In our study, six (75%) of the localized tumors were pulmonary carcinoids. Tsagarakis pointed out that bronchial carcinoids were the most common cause of ectopic Cushing’s syndrome (7). Due to their small size, localizing these tumors are quite difficult and as stated by Torpy et al, they constitute the majority of occult ectopic ACTH secreting tumors (6). Whereas in the literature, multiple studies most of which were case reports demonstrated ACTH producing bronchial carcinoid tumors using different radiopharmaceuticals such as In-111 octreotide, Tc 99m-ocreotide, F-18 FDG and Ga-68 DOTATATE (3,4,5,7,8,9,10,12,14,19,20,21,22,23,24,25,26,27,28,29,30). Small cell lung carcinomas may also produce ACTH (5,9,10,12). Therefore, while examining images for ectopic ACTH producing tumors, extra attention has to be paid to thoracic regions.
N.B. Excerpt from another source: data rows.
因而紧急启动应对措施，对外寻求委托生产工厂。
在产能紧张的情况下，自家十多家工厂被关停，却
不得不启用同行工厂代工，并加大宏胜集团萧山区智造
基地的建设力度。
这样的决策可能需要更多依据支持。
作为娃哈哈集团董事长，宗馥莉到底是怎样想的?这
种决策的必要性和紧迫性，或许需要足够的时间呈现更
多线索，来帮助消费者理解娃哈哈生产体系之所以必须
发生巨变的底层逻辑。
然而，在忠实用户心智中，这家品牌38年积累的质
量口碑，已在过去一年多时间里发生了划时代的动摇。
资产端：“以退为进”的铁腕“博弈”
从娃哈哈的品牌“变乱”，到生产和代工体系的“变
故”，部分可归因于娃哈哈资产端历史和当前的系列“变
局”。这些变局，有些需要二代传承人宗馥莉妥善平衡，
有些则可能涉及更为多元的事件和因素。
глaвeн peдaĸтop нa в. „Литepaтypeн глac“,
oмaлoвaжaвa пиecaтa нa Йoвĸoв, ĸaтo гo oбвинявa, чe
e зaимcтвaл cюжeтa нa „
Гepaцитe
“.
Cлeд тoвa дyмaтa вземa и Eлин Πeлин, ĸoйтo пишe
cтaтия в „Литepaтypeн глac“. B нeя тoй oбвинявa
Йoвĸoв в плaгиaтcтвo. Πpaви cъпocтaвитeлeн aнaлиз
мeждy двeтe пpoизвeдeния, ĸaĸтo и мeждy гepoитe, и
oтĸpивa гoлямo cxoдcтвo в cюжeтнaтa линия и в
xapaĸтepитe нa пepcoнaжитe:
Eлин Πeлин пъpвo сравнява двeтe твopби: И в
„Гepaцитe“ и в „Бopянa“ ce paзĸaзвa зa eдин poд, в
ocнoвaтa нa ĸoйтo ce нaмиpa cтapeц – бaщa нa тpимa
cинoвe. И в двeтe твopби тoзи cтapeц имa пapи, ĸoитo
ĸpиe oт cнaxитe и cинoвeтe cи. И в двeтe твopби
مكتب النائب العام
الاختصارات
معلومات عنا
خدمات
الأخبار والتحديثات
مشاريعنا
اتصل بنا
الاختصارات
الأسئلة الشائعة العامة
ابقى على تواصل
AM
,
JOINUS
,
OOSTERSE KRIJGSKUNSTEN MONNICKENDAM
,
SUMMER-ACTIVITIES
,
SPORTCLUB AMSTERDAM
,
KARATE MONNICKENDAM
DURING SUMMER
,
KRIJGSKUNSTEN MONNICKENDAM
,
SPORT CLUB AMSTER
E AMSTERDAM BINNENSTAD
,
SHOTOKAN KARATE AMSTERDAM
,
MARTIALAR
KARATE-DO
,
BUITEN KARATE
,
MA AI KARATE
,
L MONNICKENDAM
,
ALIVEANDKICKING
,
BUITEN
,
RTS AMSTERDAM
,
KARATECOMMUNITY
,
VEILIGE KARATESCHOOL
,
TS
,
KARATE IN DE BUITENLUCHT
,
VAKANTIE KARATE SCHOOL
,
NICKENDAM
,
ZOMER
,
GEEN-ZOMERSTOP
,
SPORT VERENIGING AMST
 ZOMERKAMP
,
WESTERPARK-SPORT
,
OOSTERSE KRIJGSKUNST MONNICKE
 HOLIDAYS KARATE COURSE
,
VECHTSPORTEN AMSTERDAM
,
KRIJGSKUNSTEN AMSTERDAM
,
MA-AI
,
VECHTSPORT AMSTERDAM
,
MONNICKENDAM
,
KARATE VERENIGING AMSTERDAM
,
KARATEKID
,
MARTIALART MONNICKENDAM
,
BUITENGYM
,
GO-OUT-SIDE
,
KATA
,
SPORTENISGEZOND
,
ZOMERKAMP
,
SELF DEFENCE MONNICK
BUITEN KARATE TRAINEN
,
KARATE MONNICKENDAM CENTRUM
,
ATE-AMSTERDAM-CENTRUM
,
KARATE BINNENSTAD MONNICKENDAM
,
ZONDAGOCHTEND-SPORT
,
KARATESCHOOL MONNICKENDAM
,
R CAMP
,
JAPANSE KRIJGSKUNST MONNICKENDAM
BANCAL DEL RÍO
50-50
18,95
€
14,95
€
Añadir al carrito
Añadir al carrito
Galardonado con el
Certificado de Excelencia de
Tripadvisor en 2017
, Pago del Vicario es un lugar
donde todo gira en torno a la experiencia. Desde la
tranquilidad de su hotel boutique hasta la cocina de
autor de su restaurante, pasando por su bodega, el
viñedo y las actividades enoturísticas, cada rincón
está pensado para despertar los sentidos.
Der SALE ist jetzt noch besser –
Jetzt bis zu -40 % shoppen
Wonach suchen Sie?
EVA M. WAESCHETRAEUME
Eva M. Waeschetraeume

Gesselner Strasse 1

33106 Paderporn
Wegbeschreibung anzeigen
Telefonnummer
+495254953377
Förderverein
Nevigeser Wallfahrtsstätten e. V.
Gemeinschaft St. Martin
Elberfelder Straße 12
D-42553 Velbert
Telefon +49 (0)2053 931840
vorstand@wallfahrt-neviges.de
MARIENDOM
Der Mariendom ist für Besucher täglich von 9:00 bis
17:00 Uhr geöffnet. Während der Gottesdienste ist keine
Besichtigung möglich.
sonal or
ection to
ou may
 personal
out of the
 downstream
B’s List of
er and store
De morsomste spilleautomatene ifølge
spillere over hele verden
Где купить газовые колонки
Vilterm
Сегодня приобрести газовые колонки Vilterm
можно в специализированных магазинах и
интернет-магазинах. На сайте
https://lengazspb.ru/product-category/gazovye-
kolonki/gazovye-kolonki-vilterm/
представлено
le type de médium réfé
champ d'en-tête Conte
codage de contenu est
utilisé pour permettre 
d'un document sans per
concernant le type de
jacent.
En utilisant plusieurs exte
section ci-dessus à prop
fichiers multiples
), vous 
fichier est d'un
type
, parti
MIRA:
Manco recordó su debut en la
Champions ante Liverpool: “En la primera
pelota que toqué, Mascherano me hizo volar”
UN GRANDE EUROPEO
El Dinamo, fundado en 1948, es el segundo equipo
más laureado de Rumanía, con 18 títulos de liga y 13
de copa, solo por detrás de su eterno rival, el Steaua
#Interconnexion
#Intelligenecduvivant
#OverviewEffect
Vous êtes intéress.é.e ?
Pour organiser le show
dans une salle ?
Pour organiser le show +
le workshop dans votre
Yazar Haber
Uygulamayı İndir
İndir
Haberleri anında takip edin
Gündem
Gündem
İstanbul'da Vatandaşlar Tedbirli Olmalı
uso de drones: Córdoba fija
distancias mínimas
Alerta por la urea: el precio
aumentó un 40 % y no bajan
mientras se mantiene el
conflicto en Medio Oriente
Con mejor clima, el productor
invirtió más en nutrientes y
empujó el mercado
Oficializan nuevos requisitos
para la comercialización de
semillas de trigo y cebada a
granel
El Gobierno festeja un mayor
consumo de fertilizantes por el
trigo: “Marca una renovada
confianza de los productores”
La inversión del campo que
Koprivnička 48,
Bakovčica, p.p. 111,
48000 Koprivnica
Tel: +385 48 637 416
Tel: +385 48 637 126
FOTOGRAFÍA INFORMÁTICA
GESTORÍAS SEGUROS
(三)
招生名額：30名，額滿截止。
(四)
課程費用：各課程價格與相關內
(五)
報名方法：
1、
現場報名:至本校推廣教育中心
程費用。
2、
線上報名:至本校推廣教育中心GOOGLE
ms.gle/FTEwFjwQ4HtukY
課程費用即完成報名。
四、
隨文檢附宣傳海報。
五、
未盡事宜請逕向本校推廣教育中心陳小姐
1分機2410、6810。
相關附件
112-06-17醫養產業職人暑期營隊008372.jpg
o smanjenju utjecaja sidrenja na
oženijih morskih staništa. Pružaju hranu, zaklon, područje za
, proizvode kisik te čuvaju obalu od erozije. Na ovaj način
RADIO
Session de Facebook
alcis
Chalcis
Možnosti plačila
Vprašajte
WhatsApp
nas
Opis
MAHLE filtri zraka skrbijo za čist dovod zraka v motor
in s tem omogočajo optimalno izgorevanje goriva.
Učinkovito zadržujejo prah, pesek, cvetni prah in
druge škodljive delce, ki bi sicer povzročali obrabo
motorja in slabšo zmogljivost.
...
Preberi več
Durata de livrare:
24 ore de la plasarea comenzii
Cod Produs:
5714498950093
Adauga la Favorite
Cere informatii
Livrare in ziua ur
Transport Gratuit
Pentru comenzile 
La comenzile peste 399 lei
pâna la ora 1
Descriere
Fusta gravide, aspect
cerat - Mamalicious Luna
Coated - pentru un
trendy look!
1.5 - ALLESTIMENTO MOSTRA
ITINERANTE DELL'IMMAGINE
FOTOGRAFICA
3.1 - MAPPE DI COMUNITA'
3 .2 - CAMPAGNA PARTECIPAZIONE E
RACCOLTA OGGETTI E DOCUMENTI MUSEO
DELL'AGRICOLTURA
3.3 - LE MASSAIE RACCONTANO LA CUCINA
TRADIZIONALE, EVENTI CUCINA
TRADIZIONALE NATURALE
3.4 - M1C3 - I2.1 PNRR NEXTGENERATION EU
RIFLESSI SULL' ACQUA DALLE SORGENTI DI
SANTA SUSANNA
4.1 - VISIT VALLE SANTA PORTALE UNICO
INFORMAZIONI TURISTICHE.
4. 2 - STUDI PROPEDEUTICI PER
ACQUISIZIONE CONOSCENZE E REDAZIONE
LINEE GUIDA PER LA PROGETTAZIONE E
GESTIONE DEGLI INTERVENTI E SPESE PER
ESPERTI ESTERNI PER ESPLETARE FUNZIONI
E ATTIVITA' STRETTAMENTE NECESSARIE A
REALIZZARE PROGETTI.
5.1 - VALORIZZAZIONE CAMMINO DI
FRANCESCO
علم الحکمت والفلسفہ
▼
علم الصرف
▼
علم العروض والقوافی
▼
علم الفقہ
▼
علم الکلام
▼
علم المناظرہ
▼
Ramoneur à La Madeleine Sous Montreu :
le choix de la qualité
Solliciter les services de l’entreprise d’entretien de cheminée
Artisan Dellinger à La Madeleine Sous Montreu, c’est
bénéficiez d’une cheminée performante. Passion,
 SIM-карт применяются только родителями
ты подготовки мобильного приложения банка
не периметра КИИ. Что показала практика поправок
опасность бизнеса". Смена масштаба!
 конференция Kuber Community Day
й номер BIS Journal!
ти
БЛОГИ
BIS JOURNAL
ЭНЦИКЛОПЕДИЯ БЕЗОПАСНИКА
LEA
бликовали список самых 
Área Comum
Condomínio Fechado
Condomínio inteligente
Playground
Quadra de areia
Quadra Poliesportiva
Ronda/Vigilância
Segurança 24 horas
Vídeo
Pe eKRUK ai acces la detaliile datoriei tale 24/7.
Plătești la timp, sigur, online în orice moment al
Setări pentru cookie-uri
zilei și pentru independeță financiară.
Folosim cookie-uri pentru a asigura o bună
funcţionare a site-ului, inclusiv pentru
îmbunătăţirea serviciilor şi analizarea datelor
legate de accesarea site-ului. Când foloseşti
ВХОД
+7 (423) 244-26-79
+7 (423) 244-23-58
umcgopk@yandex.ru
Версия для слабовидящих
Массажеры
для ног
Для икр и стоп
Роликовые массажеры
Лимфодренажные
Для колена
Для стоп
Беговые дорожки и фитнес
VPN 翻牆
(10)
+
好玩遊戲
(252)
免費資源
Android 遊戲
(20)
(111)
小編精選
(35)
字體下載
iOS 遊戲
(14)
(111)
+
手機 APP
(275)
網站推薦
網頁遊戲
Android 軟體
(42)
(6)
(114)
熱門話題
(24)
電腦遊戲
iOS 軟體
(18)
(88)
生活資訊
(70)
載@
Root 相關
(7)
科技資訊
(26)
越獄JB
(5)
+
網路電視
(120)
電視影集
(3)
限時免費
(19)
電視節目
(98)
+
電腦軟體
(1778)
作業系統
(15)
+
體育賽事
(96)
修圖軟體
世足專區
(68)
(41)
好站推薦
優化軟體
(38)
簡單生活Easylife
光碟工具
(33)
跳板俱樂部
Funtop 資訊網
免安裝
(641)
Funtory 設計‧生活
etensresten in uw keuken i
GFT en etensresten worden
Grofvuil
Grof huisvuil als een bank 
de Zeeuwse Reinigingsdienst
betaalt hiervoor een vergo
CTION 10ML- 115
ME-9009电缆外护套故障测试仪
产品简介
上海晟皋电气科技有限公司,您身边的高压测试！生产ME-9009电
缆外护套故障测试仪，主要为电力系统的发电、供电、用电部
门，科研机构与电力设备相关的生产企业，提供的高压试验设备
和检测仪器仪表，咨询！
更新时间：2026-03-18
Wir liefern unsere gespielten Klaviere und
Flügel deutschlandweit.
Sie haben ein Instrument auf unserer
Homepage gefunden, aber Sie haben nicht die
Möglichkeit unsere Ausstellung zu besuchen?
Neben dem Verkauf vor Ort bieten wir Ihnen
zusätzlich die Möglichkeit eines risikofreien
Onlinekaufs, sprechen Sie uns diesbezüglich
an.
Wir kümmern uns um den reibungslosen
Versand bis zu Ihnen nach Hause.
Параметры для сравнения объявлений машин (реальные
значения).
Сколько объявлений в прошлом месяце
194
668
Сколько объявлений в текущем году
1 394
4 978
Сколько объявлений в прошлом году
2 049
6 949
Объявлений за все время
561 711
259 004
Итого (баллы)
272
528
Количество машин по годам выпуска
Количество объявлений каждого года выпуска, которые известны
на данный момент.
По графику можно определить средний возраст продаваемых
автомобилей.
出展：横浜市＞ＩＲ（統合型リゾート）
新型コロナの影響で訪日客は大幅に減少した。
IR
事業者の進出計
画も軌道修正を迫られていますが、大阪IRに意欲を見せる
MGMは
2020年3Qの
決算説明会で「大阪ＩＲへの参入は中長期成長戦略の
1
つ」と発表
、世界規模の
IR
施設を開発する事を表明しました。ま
The localization of ectopic ACTH secreting tumors is a challenge. In-111 octreotide SRS have been used together with radiological modalities for a longtime. Ga-68 peptide conjugate imaging with PET-CT is a new promising modality for this indication. The pulmonary carcinoid tumors are responsible for the ectopic ACTH secretion in most of the cases. Therefore thoracic regions must be evaluated with great care in both In-111 octreotide SRS and PET-CT with Ga-68 peptide conjugates.